A similar court battle could be in line for Denver-based Qwest if former chief executive Joe Nacchio is convicted of criminal insider trading.

Qwest is footing Nacchio's legal bill, which could cost up to $75 million for both civil and criminal cases, according to experts.  Nacchio has pleaded not guilty to 42 counts of illegal insider trading.  His criminal trial is set to begin March 19.

Bob Toevs, a Qwest spokesman, wouldn't say whether the company would seek reimbursement if Nacchio is convicted, but he said it has the right to.

Qwest and CA are just two of a large number of companies that pay legal fees for their current and former executives, experts say.

"It's very, very common for almost any corporation, and certainly for large publicly traded companies, to have provisions and agreements that will actually require the corporation to advance defense costs up front," said Lawrence Hamermesh, a corporate and business law professor at Widener University School of Law in Wilmington, Del.

Hamermesh said companies are not required to do so under state law in Delaware, which is where Qwest and many firms are incorporated.

Instead, experts say, most companies offer indemnification from legal proceedings and pay attorney fees in advance in order to attract officers and directors to their company.

"If I'm wrongfully charged, why should I have to fork out $25 million to $50 million or $60 million to defend myself?" said John Marquess, president of Legal Cost Control, a legal-fees consulting firm in New Jersey.

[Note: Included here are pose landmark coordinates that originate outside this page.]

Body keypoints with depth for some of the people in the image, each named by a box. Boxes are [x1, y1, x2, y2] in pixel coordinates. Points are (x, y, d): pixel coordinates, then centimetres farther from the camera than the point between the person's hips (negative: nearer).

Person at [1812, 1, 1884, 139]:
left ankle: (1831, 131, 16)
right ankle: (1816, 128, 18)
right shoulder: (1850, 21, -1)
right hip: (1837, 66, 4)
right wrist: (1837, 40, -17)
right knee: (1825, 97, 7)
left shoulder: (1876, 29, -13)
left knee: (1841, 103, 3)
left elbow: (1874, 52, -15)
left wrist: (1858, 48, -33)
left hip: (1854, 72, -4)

Current and former officers and directors at Qwest don't have to.

Qwest can attempt to recover

Qwest says its bylaws require it to advance legal fees for officers and directors who may be involved in a civil or criminal proceeding because of their work with the company.  The company also says that if a conviction is handed down, it can attempt to recover its money.

The Justice Department charges allege that Nacchio sold $101 million in Qwest stock in early 2001 while he knew the company's finances were faltering.

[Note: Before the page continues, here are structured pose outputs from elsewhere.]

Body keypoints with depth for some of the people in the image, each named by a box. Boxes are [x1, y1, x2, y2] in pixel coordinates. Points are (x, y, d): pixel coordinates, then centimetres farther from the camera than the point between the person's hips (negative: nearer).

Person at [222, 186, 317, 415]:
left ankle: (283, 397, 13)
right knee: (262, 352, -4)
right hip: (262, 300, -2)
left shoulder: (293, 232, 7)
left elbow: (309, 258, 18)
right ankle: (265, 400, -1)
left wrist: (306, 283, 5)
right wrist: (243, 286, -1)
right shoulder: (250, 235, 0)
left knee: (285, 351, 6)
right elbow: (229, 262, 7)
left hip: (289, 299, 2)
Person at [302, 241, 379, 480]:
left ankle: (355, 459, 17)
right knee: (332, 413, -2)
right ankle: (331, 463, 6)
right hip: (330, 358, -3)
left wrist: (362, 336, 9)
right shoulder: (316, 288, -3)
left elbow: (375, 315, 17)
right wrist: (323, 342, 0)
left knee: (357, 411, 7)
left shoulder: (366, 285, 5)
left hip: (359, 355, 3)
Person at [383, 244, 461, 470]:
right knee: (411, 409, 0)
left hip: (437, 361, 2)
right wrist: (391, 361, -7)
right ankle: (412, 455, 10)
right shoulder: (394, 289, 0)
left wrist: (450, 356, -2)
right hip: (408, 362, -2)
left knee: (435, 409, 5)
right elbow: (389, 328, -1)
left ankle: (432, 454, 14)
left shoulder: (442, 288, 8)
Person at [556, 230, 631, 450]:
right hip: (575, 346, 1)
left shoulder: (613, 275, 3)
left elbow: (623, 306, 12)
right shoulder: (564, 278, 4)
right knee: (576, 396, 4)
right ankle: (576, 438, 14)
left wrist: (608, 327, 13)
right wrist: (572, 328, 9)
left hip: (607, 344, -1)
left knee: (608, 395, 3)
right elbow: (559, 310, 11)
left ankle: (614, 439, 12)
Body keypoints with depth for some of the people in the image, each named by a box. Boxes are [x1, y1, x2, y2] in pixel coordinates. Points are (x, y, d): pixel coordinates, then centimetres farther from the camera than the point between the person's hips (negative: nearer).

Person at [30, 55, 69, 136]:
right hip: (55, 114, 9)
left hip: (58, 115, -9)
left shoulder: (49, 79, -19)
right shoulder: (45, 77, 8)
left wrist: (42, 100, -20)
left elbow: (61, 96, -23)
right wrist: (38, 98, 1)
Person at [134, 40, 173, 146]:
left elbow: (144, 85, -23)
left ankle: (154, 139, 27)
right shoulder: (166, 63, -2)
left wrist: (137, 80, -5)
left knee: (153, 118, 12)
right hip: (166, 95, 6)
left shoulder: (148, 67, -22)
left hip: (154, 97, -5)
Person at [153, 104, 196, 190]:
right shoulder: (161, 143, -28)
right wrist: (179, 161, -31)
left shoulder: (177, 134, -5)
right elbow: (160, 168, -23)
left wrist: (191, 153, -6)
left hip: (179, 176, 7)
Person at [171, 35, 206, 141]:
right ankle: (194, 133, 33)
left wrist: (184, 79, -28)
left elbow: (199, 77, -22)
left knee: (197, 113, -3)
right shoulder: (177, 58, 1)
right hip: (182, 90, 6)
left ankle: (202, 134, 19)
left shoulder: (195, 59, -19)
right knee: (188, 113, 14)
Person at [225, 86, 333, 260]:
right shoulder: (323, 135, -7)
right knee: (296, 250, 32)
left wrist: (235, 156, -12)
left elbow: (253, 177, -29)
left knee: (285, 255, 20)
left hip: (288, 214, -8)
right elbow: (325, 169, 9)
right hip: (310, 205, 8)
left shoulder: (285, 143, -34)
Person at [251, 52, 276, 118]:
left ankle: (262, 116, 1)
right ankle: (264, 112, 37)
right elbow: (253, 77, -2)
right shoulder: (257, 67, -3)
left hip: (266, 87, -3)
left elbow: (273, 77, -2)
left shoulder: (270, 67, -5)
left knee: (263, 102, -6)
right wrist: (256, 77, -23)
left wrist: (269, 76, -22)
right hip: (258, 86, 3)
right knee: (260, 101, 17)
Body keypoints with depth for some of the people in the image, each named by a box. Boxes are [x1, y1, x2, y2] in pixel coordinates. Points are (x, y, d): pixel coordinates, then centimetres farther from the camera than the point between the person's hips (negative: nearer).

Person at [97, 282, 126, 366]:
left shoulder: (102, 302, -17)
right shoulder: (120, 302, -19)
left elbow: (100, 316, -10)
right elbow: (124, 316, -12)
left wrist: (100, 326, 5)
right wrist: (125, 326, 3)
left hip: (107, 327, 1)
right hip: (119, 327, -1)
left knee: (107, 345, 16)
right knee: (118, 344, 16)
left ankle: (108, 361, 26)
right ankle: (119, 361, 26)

Nacchio's attorneys have argued that Nacchio had a rosy outlook for Qwest in early 2001 because he knew the company was in line to receive large government contracts.

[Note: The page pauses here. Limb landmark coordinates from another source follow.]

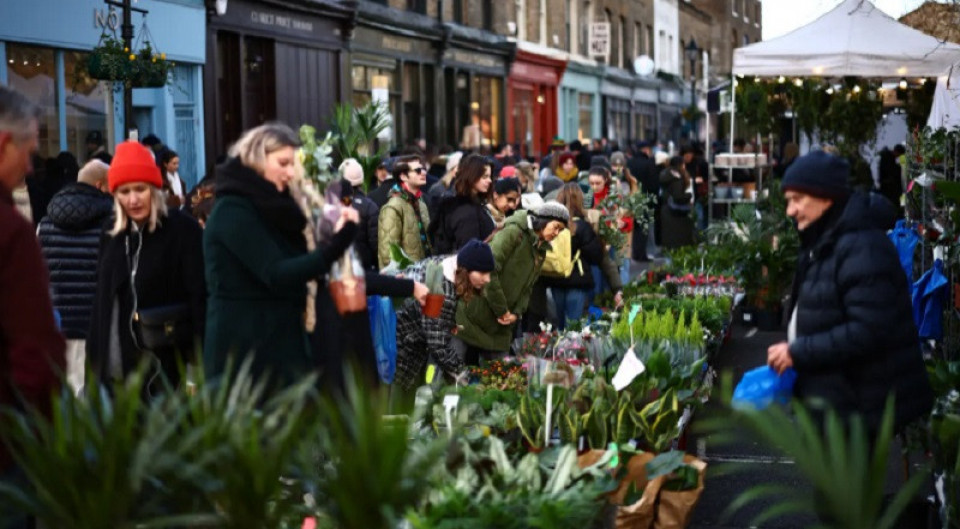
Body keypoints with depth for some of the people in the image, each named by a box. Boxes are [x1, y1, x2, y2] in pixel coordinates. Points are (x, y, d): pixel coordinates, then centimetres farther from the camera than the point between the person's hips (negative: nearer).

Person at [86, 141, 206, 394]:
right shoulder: (112, 237, 12)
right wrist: (95, 361, 11)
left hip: (170, 366, -5)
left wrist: (197, 366, -16)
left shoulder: (184, 230, -6)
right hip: (119, 368, 5)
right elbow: (102, 304, 16)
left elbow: (200, 298, -10)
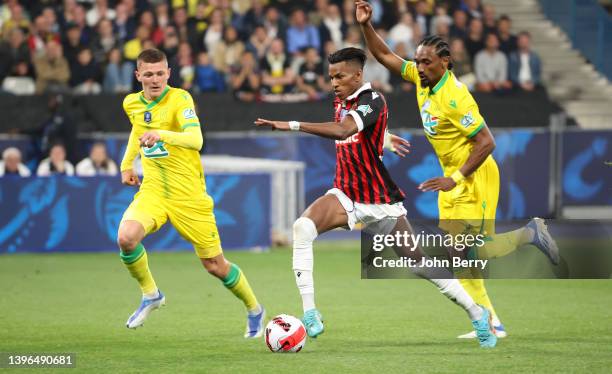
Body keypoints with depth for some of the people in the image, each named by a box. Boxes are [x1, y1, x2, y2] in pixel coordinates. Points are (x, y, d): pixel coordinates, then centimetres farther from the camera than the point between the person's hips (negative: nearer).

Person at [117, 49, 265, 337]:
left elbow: (195, 140, -32)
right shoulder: (132, 104, 4)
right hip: (152, 190, 4)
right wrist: (127, 164, 24)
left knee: (214, 265, 3)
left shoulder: (179, 99, -15)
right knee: (126, 238, -25)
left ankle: (254, 310, 30)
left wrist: (162, 135, -47)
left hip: (188, 194, -4)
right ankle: (150, 295, 0)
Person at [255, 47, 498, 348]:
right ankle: (309, 315, -27)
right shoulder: (340, 102, 6)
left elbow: (342, 131, -38)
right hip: (345, 195, 6)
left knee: (418, 263, 0)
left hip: (380, 203, -6)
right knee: (302, 227, -24)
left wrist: (293, 126, -43)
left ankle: (476, 313, 21)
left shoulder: (373, 101, -18)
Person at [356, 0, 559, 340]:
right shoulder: (422, 78, -2)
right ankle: (491, 324, 9)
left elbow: (486, 142, -25)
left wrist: (454, 180, -25)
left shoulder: (455, 98, -25)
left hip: (476, 177, -9)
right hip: (454, 177, 9)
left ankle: (530, 233, 11)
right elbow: (384, 56, 7)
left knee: (474, 251, -12)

Separately, the Securities and Exchange Commission has sued Nacchio and several other former Qwest executives, charging that they fraudulently boosted revenues by $3 billion from 1999 to 2002.  Qwest later restated much of that revenue.

Nacchio has also been named in several shareholder lawsuits.

Toevs wouldn't disclose how much the company's insurance may be covering in legal expenses for Nacchio.

Amount of coverage varies

Insurance broker Bruce R. Swicker said companies can carry two types of so-called directors and officers insurance to help defend the company and its key officials against lawsuits -- one to cover the company and the other to cover the individual officer or director.  The coverage is also used to pay settlements.

Toevs said Qwest has D&O coverage.  Nacchio's severance agreement indicates that the company has separate coverage for him.

A provision in the agreement says that "the company shall continue to make the indemnification/insurance payments" as defined in his initial employment contract.

Nacchio joined Qwest in early 1997 and left in mid-2002.

How much Qwest ends up paying for legal fees depends on the insurance coverage limits they purchased, Swicker said.  The insurance coverage is rescinded, however, if an officer or director is found guilty of a crime that harms the company.

Enron reportedly only carried limits of up to $365 million for the entire corporation.

Qwest paid $250 million in 2004 to settle an SEC suit alleging accounting fraud.  It later paid $400 million to settle a shareholder class-action suit.

D&O insurance may have covered portions of those settlements, but Qwest won't say.

Swicker said the wave of corporate scandals in the late 1990s and early 2000 forced some insurance companies to stop offering D&O coverage.

"When all this first broke, there was a definite hardening of the market, as carriers either withdrew or they lowered the limits they were willing to offer," Swicker said.

He said new corporate governance laws such as Sarbanes-Oxley have helped the market recover.